Яйла принимает всех.
Я ещё думал, что надо ехать в какое-нибудь другое место, на Север, скажем. Но ехать на Север — не по карману, хотя там мне было когда-то хорошо.
Хорошо было до изнеможения идти по речной гальке с карабином, прикидывая, как высоко удастся подняться по реке. Сослуживцы брели сзади, говоря о своих жёнах и своих окладах… Реки разделялись на широкие рукава и текли по этой гальке, а солнце было такое же жаркое, и, как здесь, вдали маячили горы. Голубые и синие на горизонте, они становились тёмно-коричневыми на карте.
Пересмотрев за свою жизнь множество топографических карт, сейчас я понял, что большинство этих листов с секретными грифами были жёлтыми или коричневыми.
И на Памире мне было хорошо, но там идёт война.
И в Абхазии идёт война, и, наверное, мало осталось от того ресторанчика, в котором мы сидели после месяца восхождений и перевалов. Над Бзыбью, шум которой в верховьях я так любил, и вот вспомнил снова, автоматные очереди сейчас слышнее шума текущей с гор воды.
А в Армению мне дороги нет, и это особая история.
Но вышло так, что я снял-таки угол. Хозяйка не спросила не то что моего имени, но и города, откуда я приехал. Она была совершенно пьяна и не сразу нашла смешной ключик от висячего замка для моей двери.
В комнатке всё было кривое и косое. Кривой стол, слоняющаяся по углам проводка, потолок, катившийся навстречу полу, пол, падавший в угол, как на рисунках Шагала к «Мёртвым душам».
Трущобное место, где я поселился, звалось Шанхаем — видать, по количеству домиков и домишек, прилеплённых друг к другу.
Я быстро прижился, усвоил, казалось, давно забытые обычаи жизни на пляже, куда приходил теперь по праву. Свершилось превращение путешественника в отдыхающего.
Соблюдая сиесту, я разглядывал мир в щёлочку между косяком и длинной, колышущейся на ветру занавеской.
Проходил мимо моей двери немолодой сосед-украинец вместе с женщиной, и я всё не мог понять — кто она ему: жена, любовница или дочь. Было интересно про себя решать этот вопрос, вслушиваясь в их фразы, которые иногда доносились до меня, — и каждый раз давать на него новый ответ.
Проходил другой украинец, старик, с виду похожий на отставного офицера, а жена шла за ним будто в строю.
Проходили навстречу в туалет стройные распутные харьковчанки.
В туалете этом, в совершенно конандойлевской традиции, лежал справочник по пчеловодству.

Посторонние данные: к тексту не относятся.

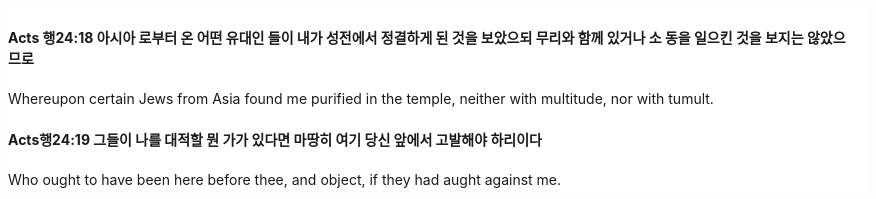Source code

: 
<div class="columns">
  <div class="scriptures">
    <br>
    <div class="scripture">
      <b>Acts 행24:18 아시아 로부터 온 어떤 유대인 들이 내가 성전에서 정결하게 된 것을 보았으되 무리와 함께 있거나 소 동을 일으킨 것을 보지는 않았으므로 
      </b>
    </div>
    <br>
    <div class="scripture">Whereupon certain Jews from Asia found me purified in the temple, neither with multitude, nor with tumult. 
    </div>
    <br>
    <div class="scripture">
      <b>Acts행24:19 그들이 나를 대적할 뭔 가가 있다면 마땅히 여기 당신 앞에서 고발해야 하리이다 
      </b>
    </div>
    <br>
    <div class="scripture">Who ought to have been here before thee, and object, if they had aught against me. 
    </div>         
  </div>
  <div class="image-container">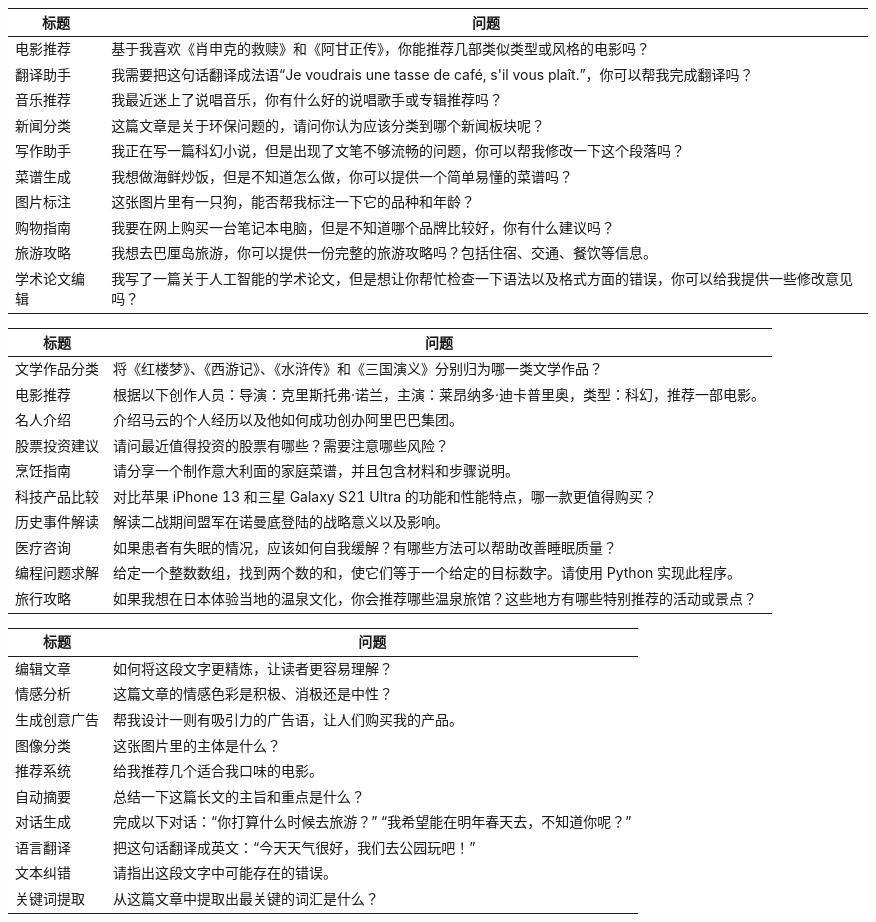| 标题 | 问题 |
| --- | --- |
| 电影推荐 | 基于我喜欢《肖申克的救赎》和《阿甘正传》，你能推荐几部类似类型或风格的电影吗？ |
| 翻译助手 | 我需要把这句话翻译成法语“Je voudrais une tasse de café, s'il vous plaît.”，你可以帮我完成翻译吗？ |
| 音乐推荐 | 我最近迷上了说唱音乐，你有什么好的说唱歌手或专辑推荐吗？ |
| 新闻分类 | 这篇文章是关于环保问题的，请问你认为应该分类到哪个新闻板块呢？ |
| 写作助手 | 我正在写一篇科幻小说，但是出现了文笔不够流畅的问题，你可以帮我修改一下这个段落吗？ |
| 菜谱生成 | 我想做海鲜炒饭，但是不知道怎么做，你可以提供一个简单易懂的菜谱吗？ |
| 图片标注 | 这张图片里有一只狗，能否帮我标注一下它的品种和年龄？ |
| 购物指南 | 我要在网上购买一台笔记本电脑，但是不知道哪个品牌比较好，你有什么建议吗？ |
| 旅游攻略 | 我想去巴厘岛旅游，你可以提供一份完整的旅游攻略吗？包括住宿、交通、餐饮等信息。|
| 学术论文编辑 | 我写了一篇关于人工智能的学术论文，但是想让你帮忙检查一下语法以及格式方面的错误，你可以给我提供一些修改意见吗？ |

|标题|问题|
|---|---|
|文学作品分类|将《红楼梦》、《西游记》、《水浒传》和《三国演义》分别归为哪一类文学作品？|
|电影推荐|根据以下创作人员：导演：克里斯托弗·诺兰，主演：莱昂纳多·迪卡普里奥，类型：科幻，推荐一部电影。|
|名人介绍|介绍马云的个人经历以及他如何成功创办阿里巴巴集团。|
|股票投资建议|请问最近值得投资的股票有哪些？需要注意哪些风险？|
|烹饪指南|请分享一个制作意大利面的家庭菜谱，并且包含材料和步骤说明。|
|科技产品比较|对比苹果 iPhone 13 和三星 Galaxy S21 Ultra 的功能和性能特点，哪一款更值得购买？|
|历史事件解读|解读二战期间盟军在诺曼底登陆的战略意义以及影响。|
|医疗咨询|如果患者有失眠的情况，应该如何自我缓解？有哪些方法可以帮助改善睡眠质量？|
|编程问题求解|给定一个整数数组，找到两个数的和，使它们等于一个给定的目标数字。请使用 Python 实现此程序。|
|旅行攻略|如果我想在日本体验当地的温泉文化，你会推荐哪些温泉旅馆？这些地方有哪些特别推荐的活动或景点？|

| 标题                | 问题                                                                                     |
|-------------------|----------------------------------------------------------------------------------------|
| 编辑文章           | 如何将这段文字更精炼，让读者更容易理解？                                                  |
| 情感分析           | 这篇文章的情感色彩是积极、消极还是中性？                                                     |
| 生成创意广告       | 帮我设计一则有吸引力的广告语，让人们购买我的产品。                                            |
| 图像分类           | 这张图片里的主体是什么？                                                                  |
| 推荐系统           | 给我推荐几个适合我口味的电影。                                                              |
| 自动摘要           | 总结一下这篇长文的主旨和重点是什么？                                                         |
| 对话生成           | 完成以下对话：“你打算什么时候去旅游？” “我希望能在明年春天去，不知道你呢？”                  |
| 语言翻译           | 把这句话翻译成英文：“今天天气很好，我们去公园玩吧！”                                        |
| 文本纠错           | 请指出这段文字中可能存在的错误。                                                            |
| 关键词提取         | 从这篇文章中提取出最关键的词汇是什么？                                                      |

Туда и сюда бегали московские студенты — иногда я заходил к ним на огонёк. Ребята ловили мидий. Нужно было встать рано, чтобы опередить конкурентов, и моей обязанностью было разбудить соседей.
Чем глубже, тем мидии были крупнее, и можно было быстро набрать ведро.
Мы варили их в огромной сковородке и разговаривали, сидя в тени навеса.
Макая нежное мясо в горчицу, я говорил ребятам, что, дескать, наша разница в возрасте не так велика, чтобы нас не считать за одно поколение.
Я кривил душой, так как это было действительно другое поколение. И уже не первый год в своих странствиях я произносил эту фразу, адресуя её моим случайным попутчикам одного и того же студенческого возраста.
Но сам я становился всё старше и старше.
И эти уверения были приметой одиночества. Одиночество — вот способ существования.
Кто-то говорил, что оно — естественное состояние человека. Этот кто-то считал, что оно необходимо. Я не помнил точной цитаты, всё равно я был одинок иначе. Самое удивительное в моём одиноком путешествии было то, что, зная, какой ужас и отчаяние порождает оно, я каждый раз повторял эксперимент, раз от раза забираясь во всё более дальние края — обжитые и нет.
И там оно, одиночество, приходило ко мне, чтобы начать свой неспешный разговор.
Я снова начал писать, заниматься странным, не свойственным мне делом.
Писалось легко, особенно днём, когда Шанхай пустел, и глубокой ночью, когда успокаивались и засыпали вернувшиеся с ночных гуляний люди.
Я думал о любви, о её трагическом зависании над пропастью, когда ещё ничего не произошло, но уже ничего не поправишь.
Это было много легче, чем вспоминать про убитых.
Занавеску трогал ветер с моря, и то, что я делал, было не литературой, а всего лишь заметками, свидетельскими показаниями, записанными начерно, будто для будущего выступления перед суровыми людьми в мантиях и чёрных шапочках.
Какой я, к чёрту, писатель, я местный мельник или ворон, а в лучшем случае — свидетель.